Life had given him a Will Smith clap, he said of his cancer. As we texted back and forth, and my worry deepened with every paragraph that he sent me, Clive- the owner of the grief, telling me not to grieve more than the bereaved.

Clive Chigubu

Until the last moment, even when he had lost his voice, he was still laughing in the face of death. 

To his last, he was a man who insisted on looking at the glass, or rather chigubu, as half-full instead of half-empty.

Clive Chigubu was not just an act, it was who he was and even last week, as death’s knock became louder, he could not help but be himself. 

On stage, people gave Clive credit for his endless bags of jokes which made every Clive Chigubu a laugh-a-minute episode. But Clive was more than that.

He was the cheeky devil who ran where angels feared to tread. 

For example, many comedians prefer to stay far away from Shona-Ndebele jokes, because the issue of tribe, in any part of the globe, is highly sensitive.

In the wrong comedian’s hands, jokes about tribe can be a sledgehammer, destroying fragile community bonds that are not so easy to rebuild when they come down. In Clive’s hands however, the jokes were a scalpel, and with surgical precision, he would dissect the little things that make us one people despite our differences. 

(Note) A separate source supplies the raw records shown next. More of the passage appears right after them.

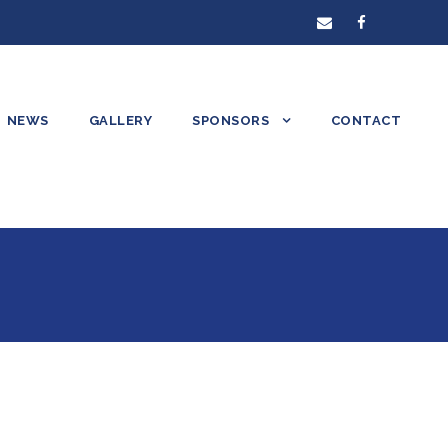
NEWS
GALLERY
SPONSORS
CONTACT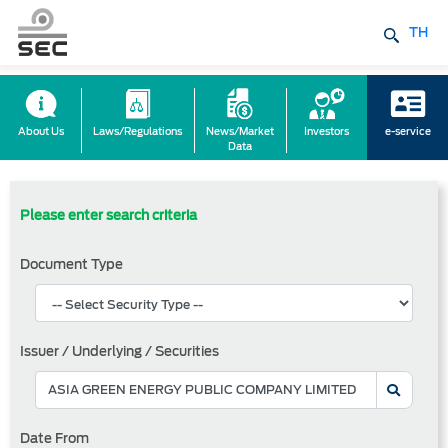
TH
About Us
Laws/Regulations
News/Market
Investors
e-service
Data
Please enter search criteria
Document Type
Issuer / Underlying / Securities
Date From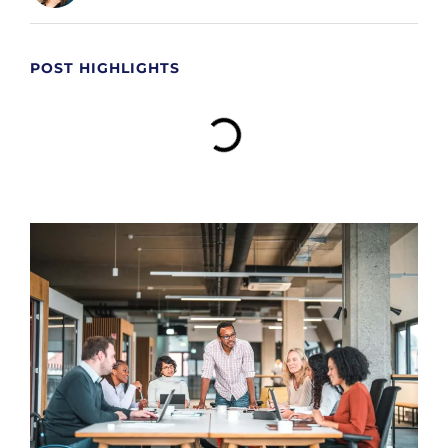
POST HIGHLIGHTS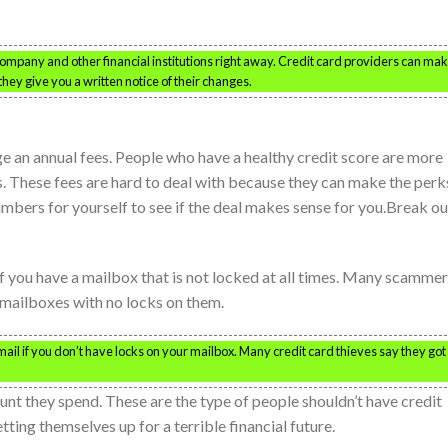
mpany and other financial institutions right away. Credit card providers can ma
they give you a written notice of their changes.
e an annual fees. People who have a healthy credit score are more
es. These fees are hard to deal with because they can make the perk
mbers for yourself to see if the deal makes sense for you.Break ou
if you have a mailbox that is not locked at all times. Many scamme
 mailboxes with no locks on them.
il if you don’t have locks on your mailbox. Many credit card thieves say they got
nt they spend. These are the type of people shouldn’t have credit
tting themselves up for a terrible financial future.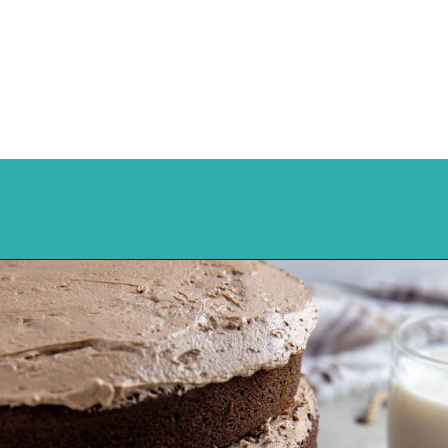
Opening
https://mykitchenserenity.com/best-chocolate-cake-recipe/?utm_source=discover&utm_medium=organic&utm_campaign=web_story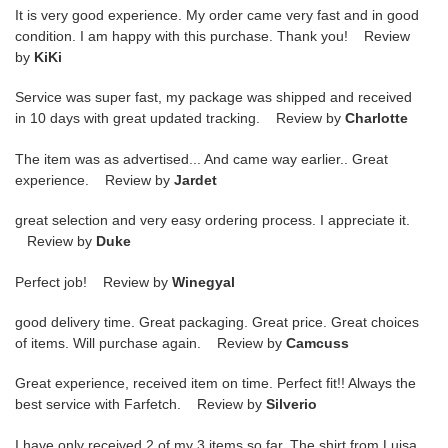
It is very good experience. My order came very fast and in good
condition. I am happy with this purchase. Thank you! Review
by
KiKi
Service was super fast, my package was shipped and received
in 10 days with great updated tracking. Review by
Charlotte
The item was as advertised... And came way earlier.. Great
experience. Review by
Jardet
great selection and very easy ordering process. I appreciate it.
Review by
Duke
Perfect job! Review by
Winegyal
good delivery time. Great packaging. Great price. Great choices
of items. Will purchase again. Review by
Camcuss
Great experience, received item on time. Perfect fit!! Always the
best service with Farfetch. Review by
Silverio
I have only received 2 of my 3 items so far. The shirt from Luisa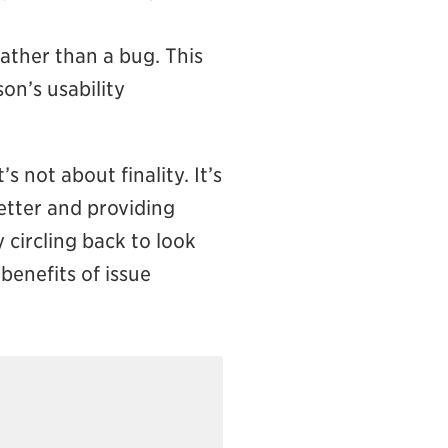
rather than a bug. This
on’s usability
 not about finality. It’s
etter and providing
y circling back to look
benefits of issue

Perhaps, as the son of a Shona father and a Ndebele mother, Clive always felt like he belonged to everyone and when he got on stage, it was clear that he did. During any of his sets, it never felt like we were laughing at each other but rather, laughing together. 

In less than two years, Zimbabwe, and Bulawayo in particular, have now lost Chigubu and Cal_vin, two young men cut down in their prime.

One can’t help but draw parallels between their short and promising lives. 

They were two young men with an incredible love for hip-hop. Clive could not rap, at least not as well as Cal_vin, but he told me that his comedy writing style was inspired by rappers, and he would make sure that he would make his punchlines sting like the best of rappers. 

Both were young men who were proud fathers and were hoping to shape the lives of their children in a way that their own fathers never did. 

Coincidentally both of them rose to prominence at the same time and in Bulawayo, one can safely say we had never seen any of their kind before.

In the space of a year and half, both are gone and the void that they have left, will be hard to fill. Showbiz journalists will, without a doubt, waste several barrels of ink heralding a “new Cal_vin” or a “new Chigubu”. 

As he makes his way to the afterlife, it is a sure bet that Clive does so with a smile on his face. As he departs, he probably wishes people bid him farewell with a laugh and a smile.

As we grapple with the enormity of his loss, for now we should laugh. The tears will come later.

Rest In Peace, Clive Vistarolice Chigubu. 

He will be  laid to rest in Bulawayo today, in a final show with artistes of all genres on tour.

He died at 31 years, and left behind a wife and a daughter aged five.